After reading another post, where I mentioned I only have two methods for coffee (espresso and Aeropress) I thought I should give pour over a go, so I have just order one of the decanter style V60's (500ml) which I think takes the 02 papers. I now need a pour over kettle to use with it. I am looking at the Hario ones and see there is a 1 litre and a 1.2 litre version. Ok to go with the smaller one, or is there some benefit with the larger size?


----------



## The Systemic Kid (Nov 23, 2012)

02 papers are the right ones for 2/3 cup V60. As for kettles, unless you are brewing a litre of coffee, the one litre is fine for most purposes.


----------



## Rhys (Dec 21, 2014)

I'm not sure what size my kettle is (it's a Chinese thing, and was a pressie) but if it isn't an electric one, a larger one will keep a stable temp for longer due to the mass of water in it.


----------



## Wobin19 (Mar 19, 2013)

Ok, I went for the 1.2l Hario as it was quite reasonable on Amazon and it delivered today with the Prime thingy, whoopee!. So, all kitted out now with the decanter style brewer and the kettle.
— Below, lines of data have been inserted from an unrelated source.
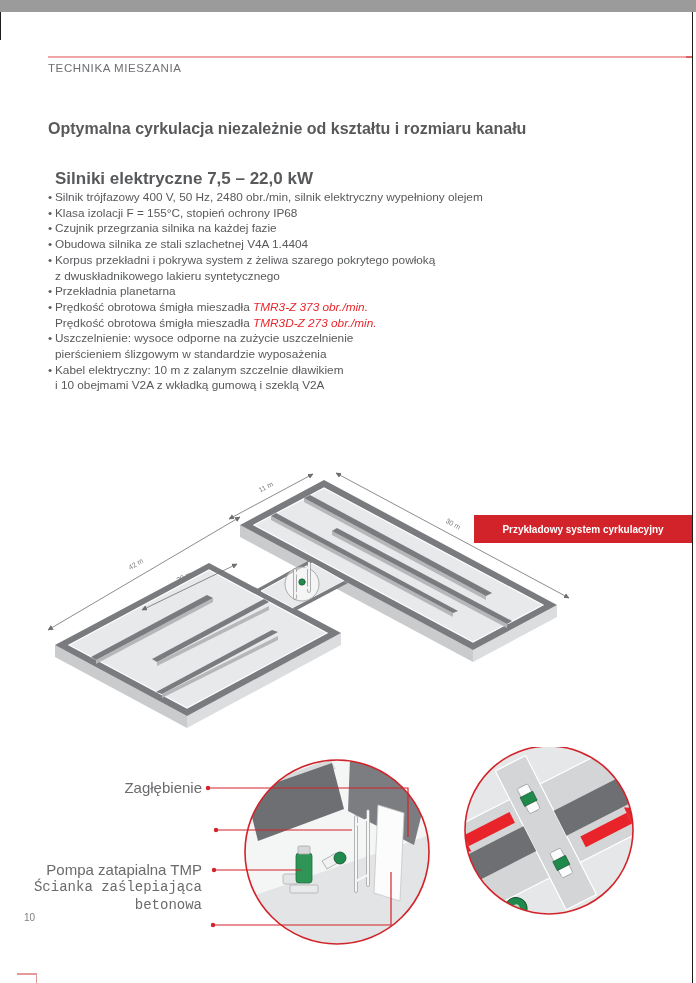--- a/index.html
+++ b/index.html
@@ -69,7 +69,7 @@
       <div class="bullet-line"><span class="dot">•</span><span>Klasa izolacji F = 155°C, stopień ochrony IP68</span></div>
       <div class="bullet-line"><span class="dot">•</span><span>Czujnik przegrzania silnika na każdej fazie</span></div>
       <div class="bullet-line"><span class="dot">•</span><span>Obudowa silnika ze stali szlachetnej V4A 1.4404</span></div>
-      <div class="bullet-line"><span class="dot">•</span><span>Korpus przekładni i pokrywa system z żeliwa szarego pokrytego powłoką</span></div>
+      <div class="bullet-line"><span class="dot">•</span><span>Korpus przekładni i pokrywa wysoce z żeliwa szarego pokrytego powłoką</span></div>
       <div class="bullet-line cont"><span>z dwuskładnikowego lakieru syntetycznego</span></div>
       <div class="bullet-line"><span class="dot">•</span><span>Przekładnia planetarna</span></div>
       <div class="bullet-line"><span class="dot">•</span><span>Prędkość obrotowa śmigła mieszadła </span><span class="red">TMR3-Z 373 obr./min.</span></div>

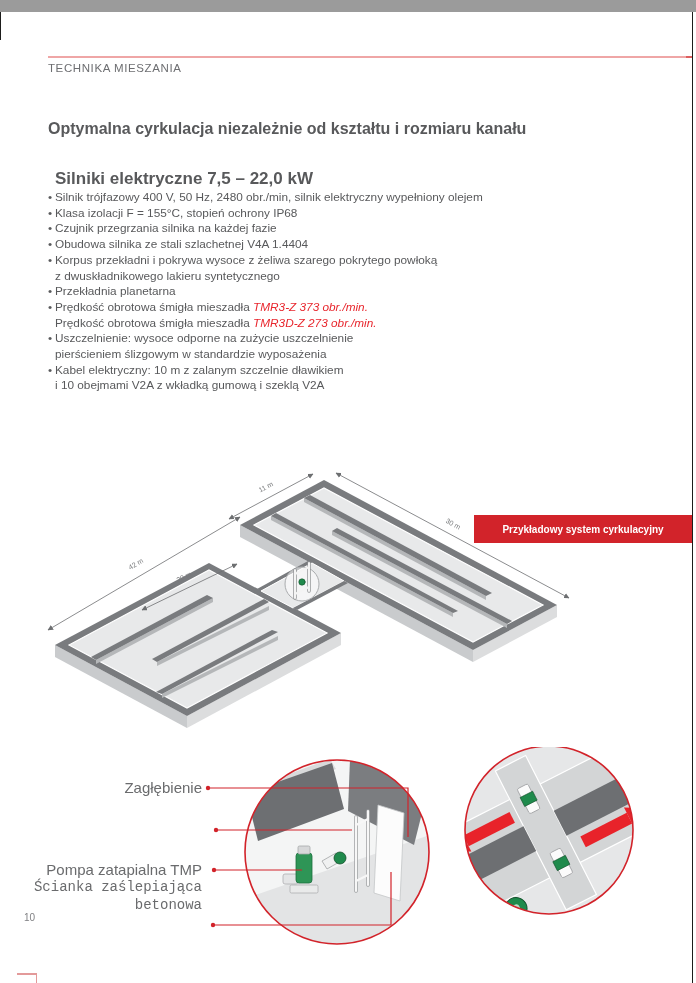--- a/index.html
+++ b/index.html
@@ -25,7 +25,7 @@
   .bullet-line{white-space:nowrap;}
   .bullet-line .dot{display:inline-block;width:7px;color:#58595b;}
   .bullet-line.cont{padding-left:7px;}
-  .bullet-line .red{color:#e8262d;font-style:italic;}
+  .bullet-line .red{color:#e8262d;}
 
   
   .banner{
I came home for lunch today so had a chance to give it a quick go. I attempted the Matt Perger method as demonstrated on youtube using 20g of the LSOL from Foundry. For a first attempt, I didn't do too bad in that I got a drinkable brew and the bed was flat, but I definitely need to play and learn this new palaver. Really looking forward to lots of practice. Getting the grind and the pour technique, along with the right flow and output is going to take some time. Need to have a good look through the brew section to get some more tips now!


----------



## The Systemic Kid (Nov 23, 2012)

supremeweb said:


> Can I brew coffee on gas, will it be nicer taste?


???


----------



## Dallah (Jan 31, 2015)

I have that decanter and use a one litre kettle. A Yoshikawa. Much more attractive and easier to control than the Hario kettle.


----------



## Dallah (Jan 31, 2015)

Depending upon the kettle, you can put the kettle on a gas hob to boil the water. My Yoshikawa can go on the hob. I have been told the Hario can go on the hob but the coating on the bottom starts to come off if the kettle is allowed to boil dry.


----------